1. Field of the Invention
The present invention relates generally to an OFDM (Orthogonal Frequency Division Multiplexing) communication system, and in particular, to a receiving apparatus and method for efficiently recovering cyclicity between symbols in an OFDM communication system.
2. Description of the Related Art
To support data rates required for future-generation mobile communication services, OFDM has recently been considered as a fundamental technology for the future-generation mobile communication network.
FIG. 1 is a block diagram of a transmitter in a conventional OFDM system. Referring to FIG. 1, a channel coder 101 encodes input data d(k) and an interleaver 102 interleaves the coded data. A signal mapper 103 converts the interleaved signal c(i) to signal vectors X(n, 0:N−1). An IFFT (Inverse Fast Fourier Transformer) 104 outputs transmission signal vectors x(n, 0:N−1) for the input of X(n, 0:N−1). A CP (Cyclic Prefix) inserter 105 inserts a guard interval into x(n, 0:N−1).

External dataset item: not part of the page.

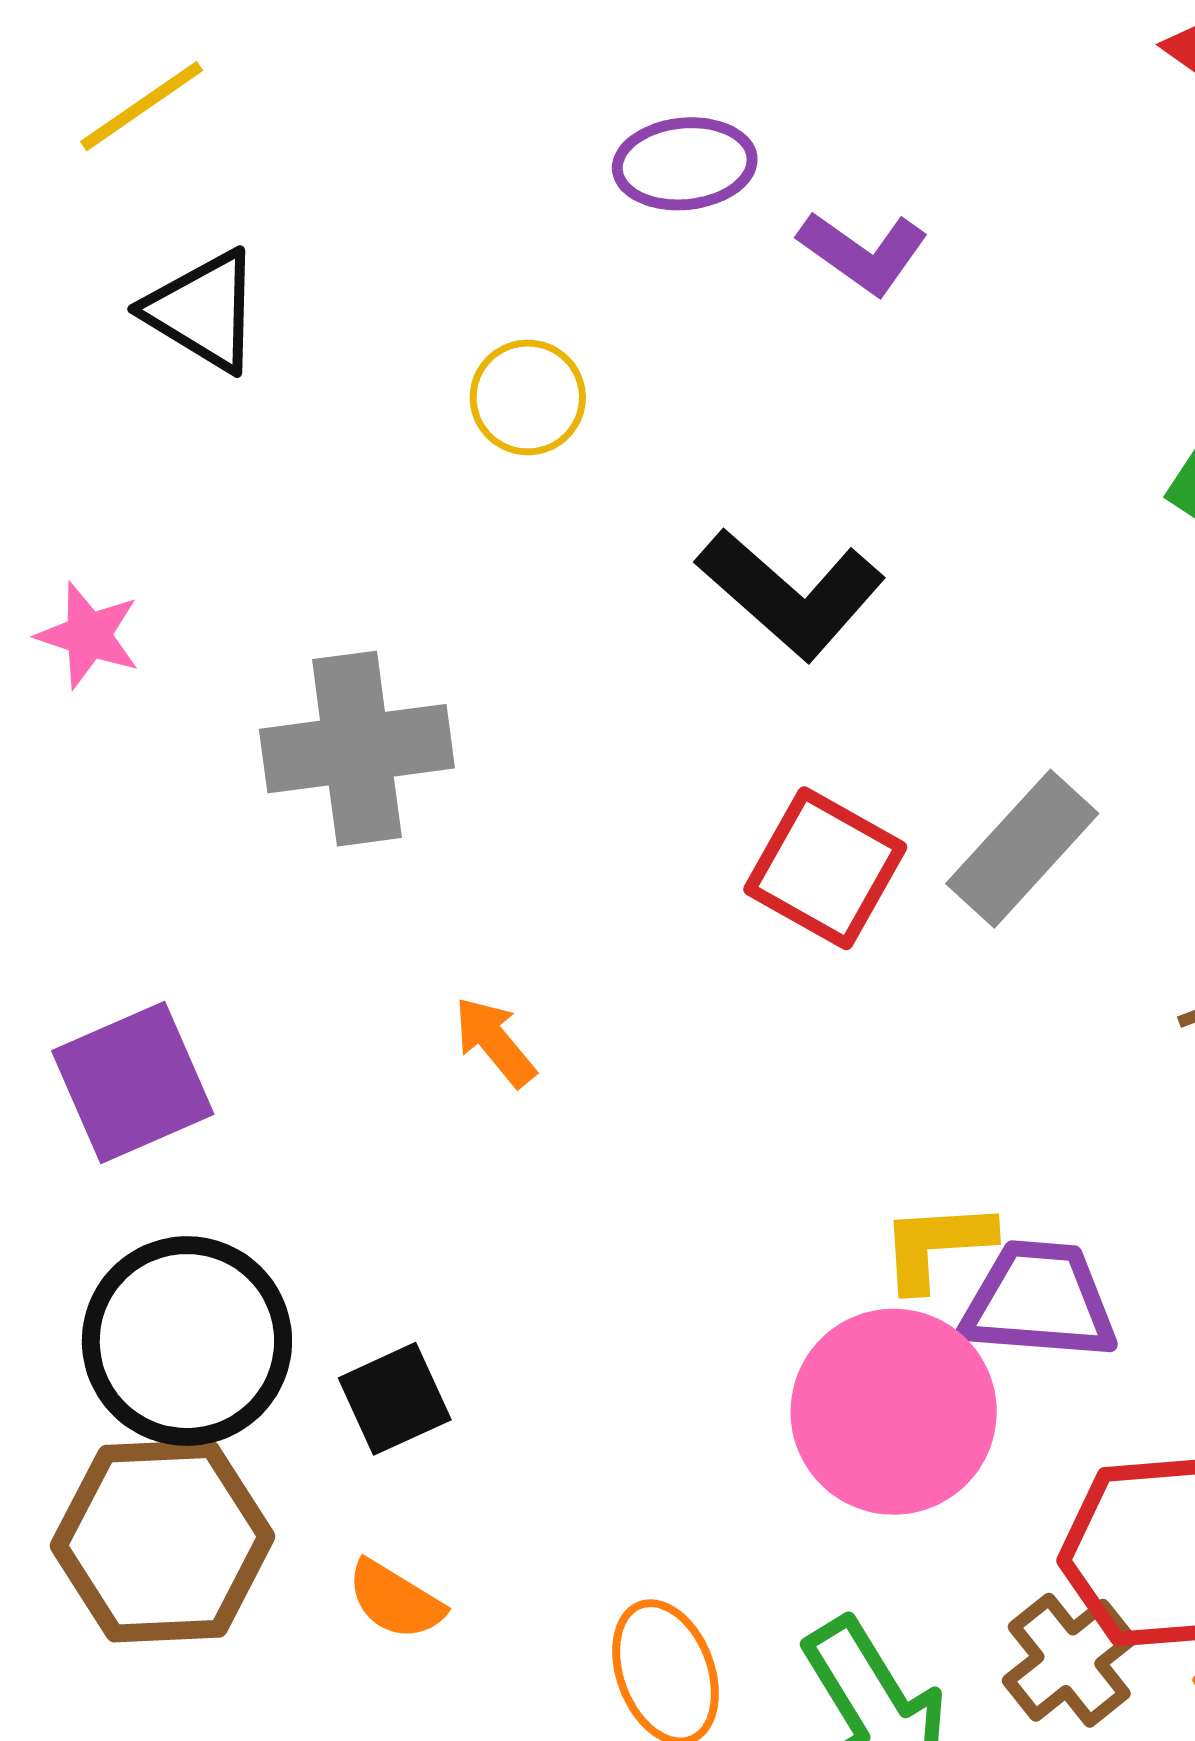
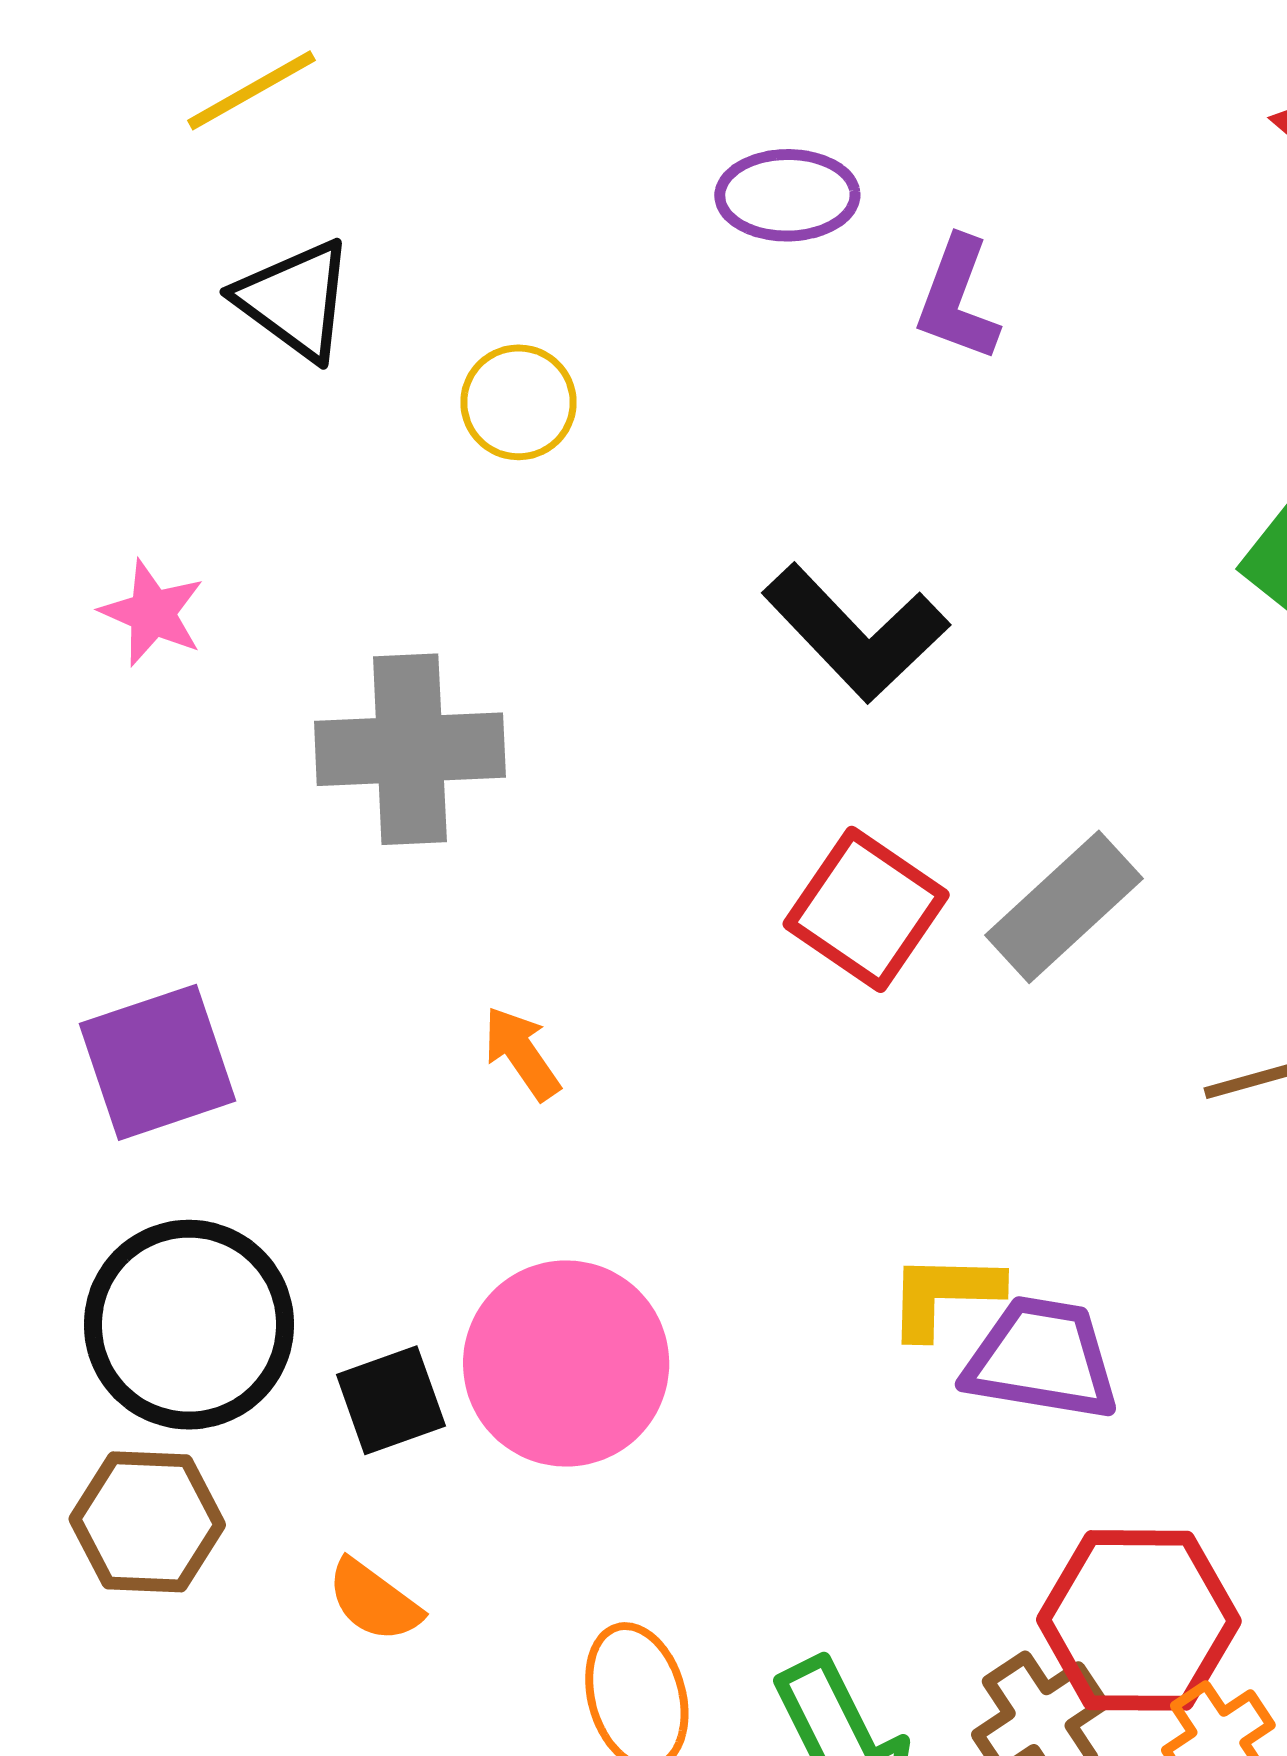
purple L-shape: (863, 252) -> (957, 299), turned 70
yellow circle: (528, 397) -> (518, 402), moved
pink circle: (894, 1412) -> (566, 1364), moved
brown hexagon: (163, 1541) -> (147, 1522), size x0.7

The resulting signal is transmitted through a parallel to serial (P/S) converter 106 and finally an antenna.
The OFDM system inserts a CP between every adjacent symbol pair in the time domain in order to handle multipath fading. Further, in order to completely eliminate inter-symbol interference (ISI) and inter-channel interference (ICI) caused by the multipath fading, the length of the CP must be longer than a channel impulse response (CIR).
FIG. 2 illustrates a structure of an nth symbol when a total number of sub-channels is 8 (N=8) and the CP length is 4. FIGS. 3 and 4 illustrate signal receptions when the CP is as long as the CIR and shorter than the CIR, respectively.
If a channel with a CIR length of 4 is defined as h(D)=h0+h1D+h2D2+h3D3+h4D4, then an nth signal is received as illustrated in FIG. 3.
In FIG. 3, the CP length is equal to the CIR length. r(r, 0:7) except for a CP, r(n, −4:−1) in the received symbol is a circular convolution of x(n, 0:7) and h(D) That is, r(n, −4:−1) is CP, such that it is removed from the received symbol and the remained part r(r, 0:7) becomes a circular convolution of x(n, 0:7) and h(D). Therefore, orthogonality is maintained between sub-channels, thereby avoiding ISI and ICI.
FIG. 4 illustrates the structure of a received symbol when the CIR length is 4 and the CP length is 2. Referring to FIG. 4, as many samples r(n, 0) and r(n, 1) as the difference between the CIR length and the CP length contain (n−1)th symbol components, thereby causing ISI, which is illustrated in the shaded squares of FIG. 4.
Because using a CP decreases the frequency efficiency of the OFDM system, many studies have been conducted on methods of efficiently eliminating ISI and ICI, while minimizing the use of the CP. As a result, iterative cancellation methods have been proposed such as residual ISI cancellation (RISIC) for canceling insufficient CP-caused interference.
According to the RISIC, recovery of the defective samples involves elimination of the ISI component and recovery of the CP. In this case, recovered samples r′(n, 0) and r′(n, 1) can be expressed as shown below in Equations (1) and (2).r′(n,0)=r(n,0)−r3(n−1,7)−r4(n−1,6)+r3(n,5)+r4(n,4)  (1)r′(n,1)=r(n,1)−r4(n−1,7)+r4(n,5)  (2)
The subtraction of r3(n−1, 7) and r4(n−1, 6) from the received signal r(n, 0) in Equation (1) and the subtraction of r4(n−1, 7) from the received signal r(n, 1) in Equation (2) are equivalent to ISI cancellation. The addition of r3(n, 5) and r4(n, 4) to r(n, 0) and the addition of r4(n, 5) to r(n, 1) are equivalent to CP recovery. The CP recovery is repeated along with detection of x(n, 0:7).
However, the conventional ISI cancellation method, such as the RISIC, effectively recovers a CP only if a CIR is shorter than an OFDM symbol period, that is, when interference power is much less than signal power, an effective CP recovery is possible.
Another shortcoming of the conventional ISI cancellation method is that because a current symbol is estimated and a CP is recovered using the symbol estimate, when a long channel delay leads to a high interference power, reduction of interference power by CP recovery cannot be expected due to errors in the symbol estimation.
While various methods have been proposed using techniques of SISO (Soft-Input Soft-Output) channel decoding, optimal detection filtering, and leaked signal energy spread to the next symbol to overcome the above shortcomings, a SISO channel decoder demonstrates a very slight performance improvement under an SER (Symbol Error Rate) and the optimal detection filtering requires a complex process of inversion of a channel transmission function matrix in an initial stage. Additionally, an ISI combiner using the leaked signal energy spread needs estimation of the next transmitted symbol.